PROBLEM DESCRIPTION:
Report each line in the entries below that contains the word "được".

(Text data extracted from pages)
******************************
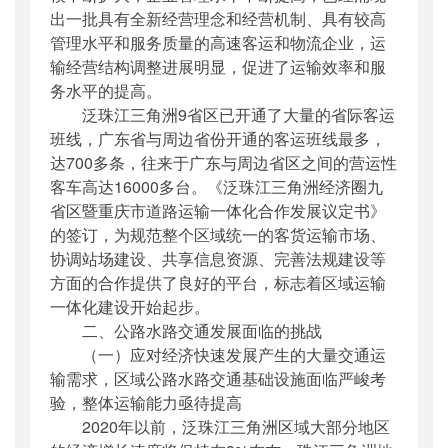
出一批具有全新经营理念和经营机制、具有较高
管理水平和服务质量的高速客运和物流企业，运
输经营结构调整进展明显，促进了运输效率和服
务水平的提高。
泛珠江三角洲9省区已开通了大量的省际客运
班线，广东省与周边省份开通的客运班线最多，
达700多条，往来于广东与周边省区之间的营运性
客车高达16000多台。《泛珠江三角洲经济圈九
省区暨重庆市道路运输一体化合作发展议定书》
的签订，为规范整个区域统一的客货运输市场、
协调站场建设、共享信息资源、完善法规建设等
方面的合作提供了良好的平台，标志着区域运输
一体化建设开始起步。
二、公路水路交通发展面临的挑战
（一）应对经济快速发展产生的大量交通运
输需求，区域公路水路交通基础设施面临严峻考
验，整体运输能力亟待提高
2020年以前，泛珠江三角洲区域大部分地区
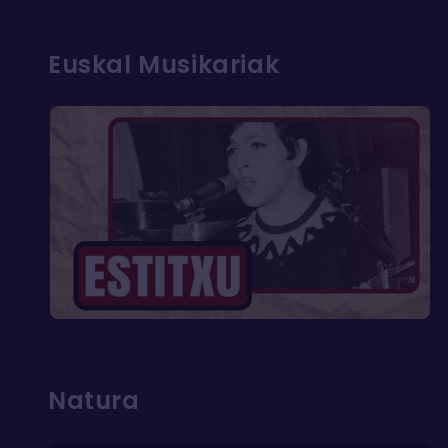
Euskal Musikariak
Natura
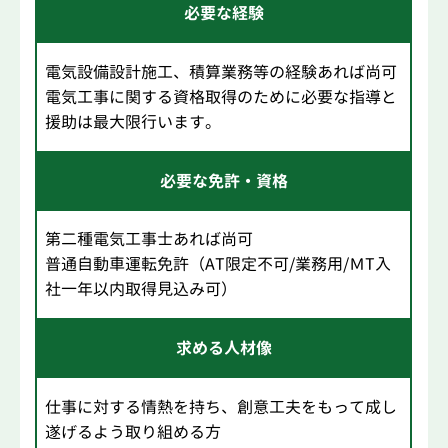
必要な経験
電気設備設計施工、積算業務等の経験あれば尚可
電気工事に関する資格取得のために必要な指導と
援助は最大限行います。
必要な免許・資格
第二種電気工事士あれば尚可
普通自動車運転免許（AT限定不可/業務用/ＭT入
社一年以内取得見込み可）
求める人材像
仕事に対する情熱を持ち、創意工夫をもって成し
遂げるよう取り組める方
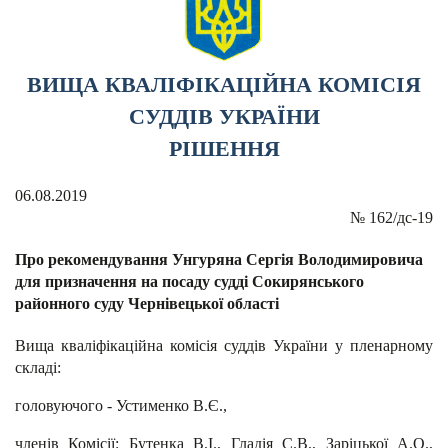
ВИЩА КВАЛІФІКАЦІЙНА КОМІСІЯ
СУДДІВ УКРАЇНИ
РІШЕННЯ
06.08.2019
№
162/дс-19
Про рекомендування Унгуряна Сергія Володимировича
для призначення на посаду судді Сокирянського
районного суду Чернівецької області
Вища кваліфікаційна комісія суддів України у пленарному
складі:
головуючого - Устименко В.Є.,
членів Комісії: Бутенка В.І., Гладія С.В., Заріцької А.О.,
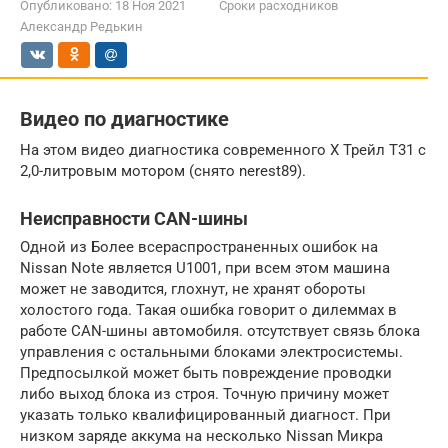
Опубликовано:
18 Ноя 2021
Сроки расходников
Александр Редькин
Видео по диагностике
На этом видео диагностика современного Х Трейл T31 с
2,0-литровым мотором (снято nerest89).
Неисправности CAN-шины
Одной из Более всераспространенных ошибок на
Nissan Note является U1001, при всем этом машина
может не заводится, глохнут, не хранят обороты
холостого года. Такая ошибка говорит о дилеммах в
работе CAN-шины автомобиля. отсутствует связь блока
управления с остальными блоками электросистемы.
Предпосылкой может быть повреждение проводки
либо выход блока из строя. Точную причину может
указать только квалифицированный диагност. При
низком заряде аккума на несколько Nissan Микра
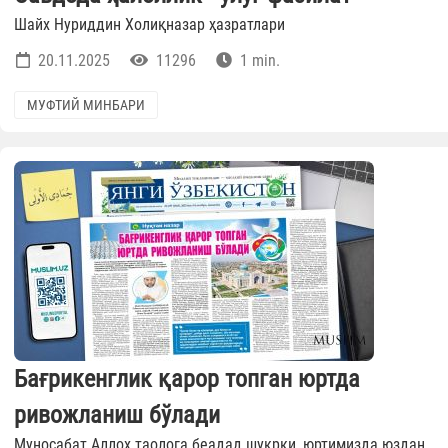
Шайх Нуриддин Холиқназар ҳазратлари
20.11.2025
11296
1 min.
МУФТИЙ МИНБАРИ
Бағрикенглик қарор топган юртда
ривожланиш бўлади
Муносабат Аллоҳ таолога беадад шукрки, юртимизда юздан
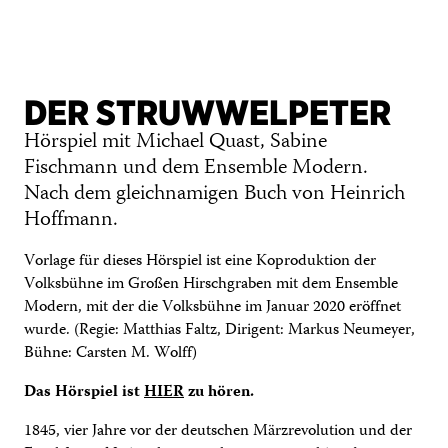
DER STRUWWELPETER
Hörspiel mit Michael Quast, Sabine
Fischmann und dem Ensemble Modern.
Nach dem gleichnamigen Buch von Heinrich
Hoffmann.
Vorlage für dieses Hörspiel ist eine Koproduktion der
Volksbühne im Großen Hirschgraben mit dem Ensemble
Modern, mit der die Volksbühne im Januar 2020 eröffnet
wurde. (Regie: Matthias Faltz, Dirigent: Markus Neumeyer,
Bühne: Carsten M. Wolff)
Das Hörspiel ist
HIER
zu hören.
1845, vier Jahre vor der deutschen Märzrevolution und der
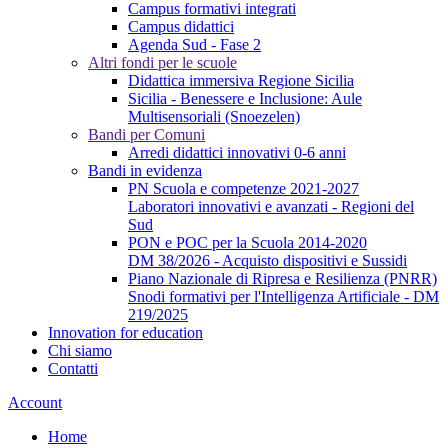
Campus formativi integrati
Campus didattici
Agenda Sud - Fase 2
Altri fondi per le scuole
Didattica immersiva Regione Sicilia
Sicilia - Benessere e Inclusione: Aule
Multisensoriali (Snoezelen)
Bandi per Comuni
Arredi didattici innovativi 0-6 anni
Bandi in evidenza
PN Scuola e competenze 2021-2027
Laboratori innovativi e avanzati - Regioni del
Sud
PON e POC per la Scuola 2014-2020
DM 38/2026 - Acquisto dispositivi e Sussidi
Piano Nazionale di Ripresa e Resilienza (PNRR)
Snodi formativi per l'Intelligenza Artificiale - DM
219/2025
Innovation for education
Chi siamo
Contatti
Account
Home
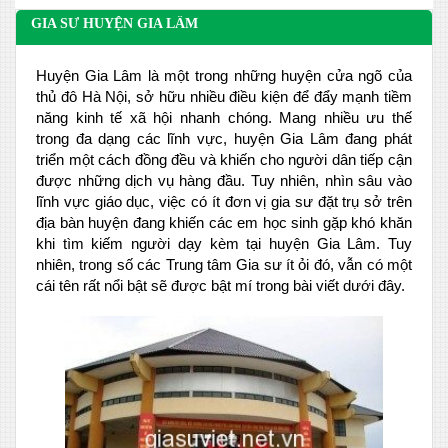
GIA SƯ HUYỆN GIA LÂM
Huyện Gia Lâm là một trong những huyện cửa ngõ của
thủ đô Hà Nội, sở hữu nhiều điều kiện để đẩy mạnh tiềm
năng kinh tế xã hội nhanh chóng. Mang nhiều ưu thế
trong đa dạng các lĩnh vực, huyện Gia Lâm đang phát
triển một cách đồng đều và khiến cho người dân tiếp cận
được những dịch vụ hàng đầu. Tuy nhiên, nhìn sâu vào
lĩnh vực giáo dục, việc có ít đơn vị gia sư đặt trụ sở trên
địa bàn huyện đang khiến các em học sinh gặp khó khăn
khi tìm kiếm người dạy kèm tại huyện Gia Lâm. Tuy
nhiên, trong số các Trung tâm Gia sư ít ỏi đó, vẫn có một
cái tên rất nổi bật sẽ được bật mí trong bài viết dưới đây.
******************************
TASK SOLUTION:
được những dịch vụ hàng đầu. Tuy nhiên, nhìn sâu vào
cái tên rất nổi bật sẽ được bật mí trong bài viết dưới đây.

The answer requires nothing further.